Nel 2012 è stato inserito al quinto posto nella classifica degli edifici più brutti del mondo stilata da Virtual Turist[1].

Descrizione[modifica | modifica sorgente]

Palazzo

Si tratta di un colossale complesso realizzato nell'area ex-Fiat, destinato a riunire tutti gli uffici giudiziari sparsi nella città, liberando molti edifici del centro storico (ben nove sedi) che potranno avere altre destinazioni. Progettato dall'architetto Leonardo Ricci (nel frattempo scomparso), è lungo 240 metri e largo 146, con una torre di 72 metri, una delle più alte della città.
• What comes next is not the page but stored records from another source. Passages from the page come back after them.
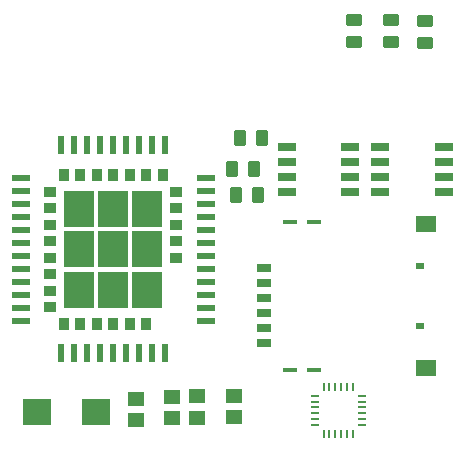
<source format=gbp>
G04*
G04 #@! TF.GenerationSoftware,Altium Limited,Altium Designer,22.0.2 (36)*
G04*
G04 Layer_Color=128*
%FSLAX25Y25*%
%MOIN*%
G70*
G04*
G04 #@! TF.SameCoordinates,E5DF6677-F1A3-40F0-8D4B-31E310C81F74*
G04*
G04*
G04 #@! TF.FilePolarity,Positive*
G04*
G01*
G75*
%ADD16R,0.05709X0.04528*%
G04:AMPARAMS|DCode=34|XSize=39.37mil|YSize=55.91mil|CornerRadius=4.92mil|HoleSize=0mil|Usage=FLASHONLY|Rotation=90.000|XOffset=0mil|YOffset=0mil|HoleType=Round|Shape=RoundedRectangle|*
%AMROUNDEDRECTD34*
21,1,0.03937,0.04606,0,0,90.0*
21,1,0.02953,0.05591,0,0,90.0*
1,1,0.00984,0.02303,0.01476*
1,1,0.00984,0.02303,-0.01476*
1,1,0.00984,-0.02303,-0.01476*
1,1,0.00984,-0.02303,0.01476*
%
%ADD34ROUNDEDRECTD34*%
%ADD35R,0.03150X0.02126*%
%ADD36R,0.05118X0.01772*%
%ADD37R,0.06693X0.05512*%
%ADD38R,0.04528X0.02559*%
%ADD39R,0.10236X0.12205*%
%ADD40R,0.03543X0.04331*%
%ADD41R,0.04331X0.03543*%
%ADD42R,0.02362X0.06299*%
%ADD43R,0.06299X0.02362*%
%ADD44R,0.01024X0.03110*%
%ADD45R,0.03110X0.01024*%
G04:AMPARAMS|DCode=46|XSize=39.37mil|YSize=55.91mil|CornerRadius=4.92mil|HoleSize=0mil|Usage=FLASHONLY|Rotation=0.000|XOffset=0mil|YOffset=0mil|HoleType=Round|Shape=RoundedRectangle|*
%AMROUNDEDRECTD46*
21,1,0.03937,0.04606,0,0,0.0*
21,1,0.02953,0.05591,0,0,0.0*
1,1,0.00984,0.01476,-0.02303*
1,1,0.00984,-0.01476,-0.02303*
1,1,0.00984,-0.01476,0.02303*
1,1,0.00984,0.01476,0.02303*
%
%ADD46ROUNDEDRECTD46*%
%ADD47R,0.09331X0.08780*%
%ADD48R,0.05906X0.02559*%
D16*
X82874Y37303D02*
D03*
Y44390D02*
D03*
X50197Y43209D02*
D03*
Y36122D02*
D03*
X61992Y44024D02*
D03*
Y36937D02*
D03*
X70472Y44094D02*
D03*
Y37008D02*
D03*
D34*
X122835Y162264D02*
D03*
Y169626D02*
D03*
X135236D02*
D03*
Y162264D02*
D03*
X146260Y162028D02*
D03*
Y169390D02*
D03*
D35*
X144614Y67650D02*
D03*
Y87650D02*
D03*
D36*
X101386Y102335D02*
D03*
X109260D02*
D03*
Y52965D02*
D03*
X101386D02*
D03*
D37*
X146898Y101685D02*
D03*
Y53614D02*
D03*
D38*
X92843Y81803D02*
D03*
Y71803D02*
D03*
Y61803D02*
D03*
Y86803D02*
D03*
Y76803D02*
D03*
Y66803D02*
D03*
D39*
X42500Y93114D02*
D03*
Y79728D02*
D03*
X53917Y79728D02*
D03*
Y93114D02*
D03*
X53917Y106500D02*
D03*
X42500D02*
D03*
X31083D02*
D03*
Y93114D02*
D03*
Y79728D02*
D03*
D40*
X25965Y68311D02*
D03*
X31476D02*
D03*
X36988D02*
D03*
X42500D02*
D03*
X48012D02*
D03*
X53524D02*
D03*
X59035Y117917D02*
D03*
X53524D02*
D03*
X48012D02*
D03*
X42500D02*
D03*
X36988D02*
D03*
X31476D02*
D03*
X25965D02*
D03*
D41*
X63563Y90358D02*
D03*
Y95870D02*
D03*
Y101382D02*
D03*
Y106894D02*
D03*
Y112405D02*
D03*
X21437D02*
D03*
Y106894D02*
D03*
Y101382D02*
D03*
Y95870D02*
D03*
Y90358D02*
D03*
Y84846D02*
D03*
Y79334D02*
D03*
Y73823D02*
D03*
D42*
X25177Y58468D02*
D03*
X29508D02*
D03*
X33839D02*
D03*
X38169D02*
D03*
X42500D02*
D03*
X46831D02*
D03*
X51161D02*
D03*
X55492D02*
D03*
X59823D02*
D03*
Y127760D02*
D03*
X55492D02*
D03*
X51161D02*
D03*
X46831D02*
D03*
X42500D02*
D03*
X38169D02*
D03*
X33839D02*
D03*
X29508D02*
D03*
X25177D02*
D03*
D43*
X73406Y69295D02*
D03*
Y73626D02*
D03*
Y77957D02*
D03*
Y82287D02*
D03*
Y86618D02*
D03*
Y90949D02*
D03*
Y95279D02*
D03*
Y99610D02*
D03*
Y103941D02*
D03*
Y108271D02*
D03*
Y112602D02*
D03*
Y116933D02*
D03*
X11594D02*
D03*
Y112602D02*
D03*
Y108271D02*
D03*
Y103941D02*
D03*
Y99610D02*
D03*
Y95279D02*
D03*
Y90949D02*
D03*
Y86618D02*
D03*
Y82287D02*
D03*
Y77957D02*
D03*
Y73626D02*
D03*
Y69295D02*
D03*
D44*
X112598Y31713D02*
D03*
X114567D02*
D03*
X116535D02*
D03*
X118504D02*
D03*
X120473D02*
D03*
X122441D02*
D03*
Y47224D02*
D03*
X120473D02*
D03*
X118504D02*
D03*
X116535D02*
D03*
X114567D02*
D03*
X112598D02*
D03*
D45*
X125276Y34547D02*
D03*
Y36516D02*
D03*
Y38484D02*
D03*
Y40453D02*
D03*
Y42421D02*
D03*
Y44390D02*
D03*
X109764D02*
D03*
Y42421D02*
D03*
Y40453D02*
D03*
Y38484D02*
D03*
Y36516D02*
D03*
Y34547D02*
D03*
D46*
X84705Y130118D02*
D03*
X92067D02*
D03*
X89508Y120079D02*
D03*
X82146D02*
D03*
X90787Y111417D02*
D03*
X83425D02*
D03*
D47*
X17201Y39083D02*
D03*
X36650D02*
D03*
D48*
X152816Y127198D02*
D03*
Y122198D02*
D03*
Y117198D02*
D03*
Y112198D02*
D03*
X131556D02*
D03*
Y117198D02*
D03*
Y122198D02*
D03*
Y127198D02*
D03*
X121555Y127284D02*
D03*
Y122283D02*
D03*
Y117283D02*
D03*
Y112284D02*
D03*
X100295D02*
D03*
Y117283D02*
D03*
Y122283D02*
D03*
Y127284D02*
D03*
M02*

</source>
La superficie edificabile occupata è di circa 800.000 metri quadrati. Si tratta del secondo più esteso palazzo di Giustizia italiano dopo quello di Torino.

In questa nuova cittadella giudiziaria verranno destinati i piani sottointerrati ad archivio, sopra i quali si troveranno le aule di dibattimento, alle quali si aggiungeranno due aule di assise e la maxi-aula poste al piano rialzato. Gli ultimi piani sono destinati agli uffici dei magistrati e delle procure. Vi lavorano diverse migliaia di persone fra giudici, avvocati, cancellieri e impiegati.